I don't think "sheep" is a collective noun. The singular and the plural just happen to be homonyms, but they're still singular and plural.
I think a better example is "people". You don't usually say "peoples" unless you mean it in the sense of "nations" or "races".
But I think you're correct about "gli abbigliamenti".
They're pretty much synonymous but "clothes" tends to refer to a specific set of recogniseable clothes (e.g. "I have a lot of clothes in my wardrobe" or "I like shopping for clothes") whereas "clothing" is a more general term for any body covering (e.g. "cavemen didn't wear clothing" or "most clothing is made from fabric"). It's very subtle though, and as a native speaker it's hard for me to clearly explain the difference!
Because it's technically "Lo abbiglamento". A masculine noun that begins with a vowel always takes the article "lo". But it gets shortened. Lo animale --> L'animale Lo orologio --> L'orologio Lo uomo --> L'uomo And "lo" becomes "gli" for plural. Gli animali Gli orologi Gli uomini
How is it plural?
In English, "clothing" is an uncountable noun; you can't have "a clothing" or "two clothings", just "some clothing". Semantically, it's neither singular nor plural, but syntactically, it is singular: you say "the clothing is", not *"the clothing are". The same is true of Italian `abbigliamento'.

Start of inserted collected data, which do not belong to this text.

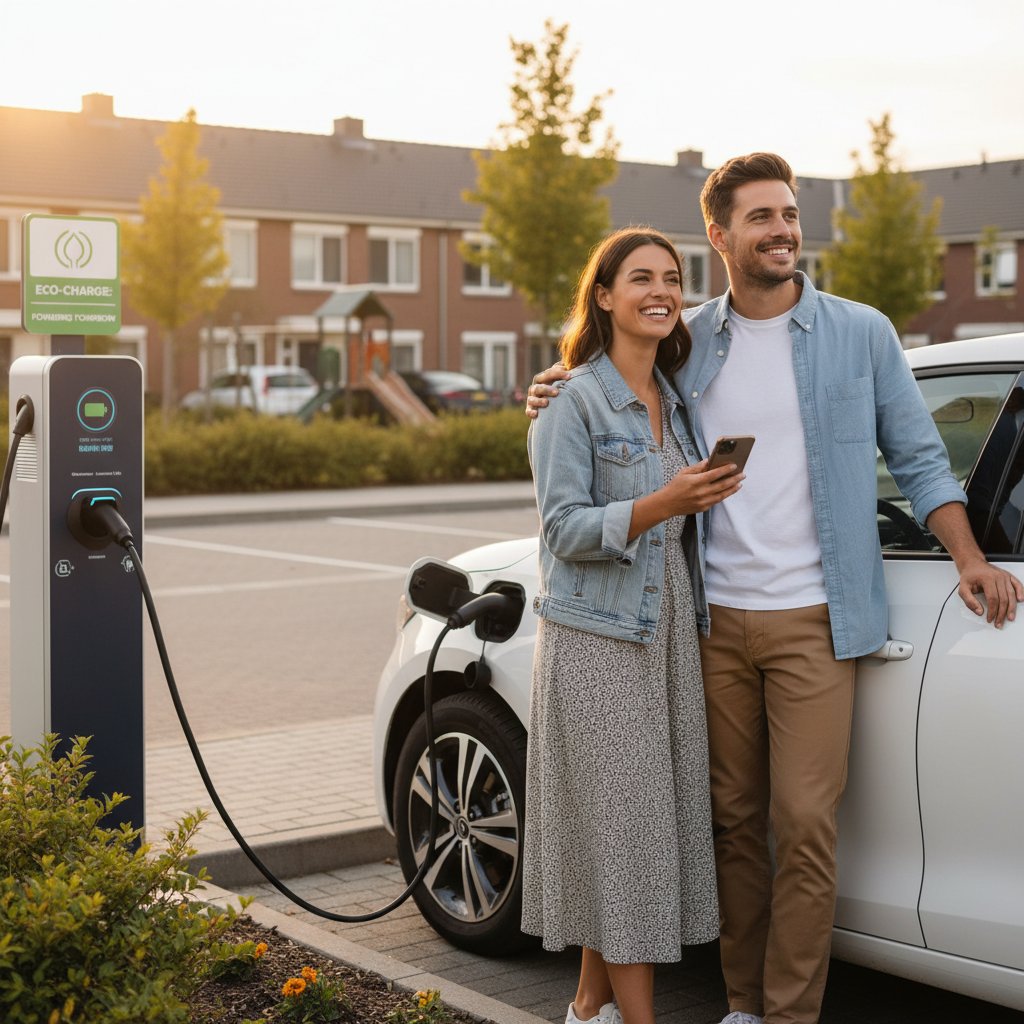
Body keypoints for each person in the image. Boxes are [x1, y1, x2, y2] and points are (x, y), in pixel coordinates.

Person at [527, 153, 1024, 1024]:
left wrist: (969, 556)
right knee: (729, 827)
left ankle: (788, 1014)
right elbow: (619, 399)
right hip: (707, 619)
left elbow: (916, 454)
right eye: (761, 218)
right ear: (721, 235)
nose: (783, 231)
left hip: (816, 620)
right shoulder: (690, 339)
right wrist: (555, 386)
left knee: (803, 826)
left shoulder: (860, 332)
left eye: (790, 215)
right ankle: (743, 1006)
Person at [523, 226, 743, 1024]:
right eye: (640, 277)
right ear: (605, 295)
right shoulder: (570, 399)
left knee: (627, 837)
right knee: (630, 845)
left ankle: (589, 1009)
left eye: (673, 279)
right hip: (599, 643)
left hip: (667, 640)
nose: (660, 290)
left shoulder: (679, 399)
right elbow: (564, 531)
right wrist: (662, 504)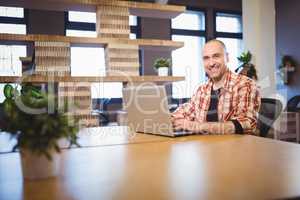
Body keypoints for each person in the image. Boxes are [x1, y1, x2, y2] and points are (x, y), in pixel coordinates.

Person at [171, 39, 261, 135]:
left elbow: (246, 124)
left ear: (227, 57)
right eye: (206, 58)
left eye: (216, 56)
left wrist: (194, 126)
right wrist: (167, 119)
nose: (211, 63)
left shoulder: (245, 84)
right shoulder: (202, 90)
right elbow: (184, 112)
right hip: (204, 147)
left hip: (235, 148)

In English we can also say "clothes", which is also uncountable: you can't have "a clothe" or "two clothes", just "some clothes". This word is semantically neither singular nor plural, but unlike clothing, it's syntactically plural: "the clothing is" vs "the clothes are". Italian "i vestiti" works much the same way; the difference is that "vestiti" is also the regular plural of "il vestito", the dress.
I answered "i vestidi," accidentally misspelling "vestiTi," then proceeded to say, "You have a typo." The answer Duolingo provided was l'abbigliamento, as if it thought that was what I was trying to type. Not exactly a big deal, but still should be an issue to be looked in to.